Source records
%%

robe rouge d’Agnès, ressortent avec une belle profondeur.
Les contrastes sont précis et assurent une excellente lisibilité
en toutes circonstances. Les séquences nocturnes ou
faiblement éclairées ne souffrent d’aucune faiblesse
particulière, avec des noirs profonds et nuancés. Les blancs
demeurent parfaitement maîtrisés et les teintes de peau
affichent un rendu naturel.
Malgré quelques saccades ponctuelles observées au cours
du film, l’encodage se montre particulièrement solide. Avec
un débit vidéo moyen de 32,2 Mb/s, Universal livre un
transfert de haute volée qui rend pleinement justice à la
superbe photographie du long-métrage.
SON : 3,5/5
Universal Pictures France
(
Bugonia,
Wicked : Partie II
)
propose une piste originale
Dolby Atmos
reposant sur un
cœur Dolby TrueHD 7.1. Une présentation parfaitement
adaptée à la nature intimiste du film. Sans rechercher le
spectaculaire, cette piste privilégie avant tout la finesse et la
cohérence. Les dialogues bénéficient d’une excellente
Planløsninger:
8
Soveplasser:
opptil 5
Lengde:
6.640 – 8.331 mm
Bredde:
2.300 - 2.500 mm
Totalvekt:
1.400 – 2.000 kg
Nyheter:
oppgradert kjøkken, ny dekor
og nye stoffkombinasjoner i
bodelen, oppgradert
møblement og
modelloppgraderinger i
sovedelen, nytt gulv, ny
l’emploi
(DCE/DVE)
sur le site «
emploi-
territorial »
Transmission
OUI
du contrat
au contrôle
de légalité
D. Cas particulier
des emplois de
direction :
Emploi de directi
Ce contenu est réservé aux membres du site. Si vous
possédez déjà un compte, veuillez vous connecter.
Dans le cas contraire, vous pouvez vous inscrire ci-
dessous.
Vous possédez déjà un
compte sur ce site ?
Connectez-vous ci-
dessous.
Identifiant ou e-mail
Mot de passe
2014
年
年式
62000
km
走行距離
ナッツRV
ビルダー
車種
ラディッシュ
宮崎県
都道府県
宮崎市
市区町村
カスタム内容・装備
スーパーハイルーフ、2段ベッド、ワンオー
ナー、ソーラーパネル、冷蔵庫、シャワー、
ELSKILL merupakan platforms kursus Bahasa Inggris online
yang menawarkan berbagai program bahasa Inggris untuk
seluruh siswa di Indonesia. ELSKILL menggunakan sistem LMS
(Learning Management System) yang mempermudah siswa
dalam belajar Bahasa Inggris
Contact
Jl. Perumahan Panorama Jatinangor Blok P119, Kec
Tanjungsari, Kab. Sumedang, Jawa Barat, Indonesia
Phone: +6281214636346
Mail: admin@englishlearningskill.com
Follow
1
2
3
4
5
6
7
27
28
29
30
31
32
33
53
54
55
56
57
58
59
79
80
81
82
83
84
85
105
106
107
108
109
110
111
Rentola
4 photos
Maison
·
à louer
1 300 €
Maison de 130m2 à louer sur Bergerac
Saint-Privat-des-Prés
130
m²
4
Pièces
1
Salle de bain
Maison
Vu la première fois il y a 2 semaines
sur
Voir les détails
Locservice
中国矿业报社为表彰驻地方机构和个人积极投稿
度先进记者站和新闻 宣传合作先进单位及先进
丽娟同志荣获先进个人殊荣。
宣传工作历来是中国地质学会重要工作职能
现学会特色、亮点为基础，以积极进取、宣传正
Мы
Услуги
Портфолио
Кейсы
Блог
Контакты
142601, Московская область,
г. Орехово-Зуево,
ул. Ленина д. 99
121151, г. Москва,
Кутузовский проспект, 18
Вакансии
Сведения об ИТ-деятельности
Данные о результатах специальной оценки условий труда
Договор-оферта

%%

Exactly the lines running from the top of the records to the line that contains "au contrôle", inclusive, must be set down, and nothing more.

robe rouge d’Agnès, ressortent avec une belle profondeur.
Les contrastes sont précis et assurent une excellente lisibilité
en toutes circonstances. Les séquences nocturnes ou
faiblement éclairées ne souffrent d’aucune faiblesse
particulière, avec des noirs profonds et nuancés. Les blancs
demeurent parfaitement maîtrisés et les teintes de peau
affichent un rendu naturel.
Malgré quelques saccades ponctuelles observées au cours
du film, l’encodage se montre particulièrement solide. Avec
un débit vidéo moyen de 32,2 Mb/s, Universal livre un
transfert de haute volée qui rend pleinement justice à la
superbe photographie du long-métrage.
SON : 3,5/5
Universal Pictures France
(
Bugonia,
Wicked : Partie II
)
propose une piste originale
Dolby Atmos
reposant sur un
cœur Dolby TrueHD 7.1. Une présentation parfaitement
adaptée à la nature intimiste du film. Sans rechercher le
spectaculaire, cette piste privilégie avant tout la finesse et la
cohérence. Les dialogues bénéficient d’une excellente
Planløsninger:
8
Soveplasser:
opptil 5
Lengde:
6.640 – 8.331 mm
Bredde:
2.300 - 2.500 mm
Totalvekt:
1.400 – 2.000 kg
Nyheter:
oppgradert kjøkken, ny dekor
og nye stoffkombinasjoner i
bodelen, oppgradert
møblement og
modelloppgraderinger i
sovedelen, nytt gulv, ny
l’emploi
(DCE/DVE)
sur le site «
emploi-
territorial »
Transmission
OUI
du contrat
au contrôle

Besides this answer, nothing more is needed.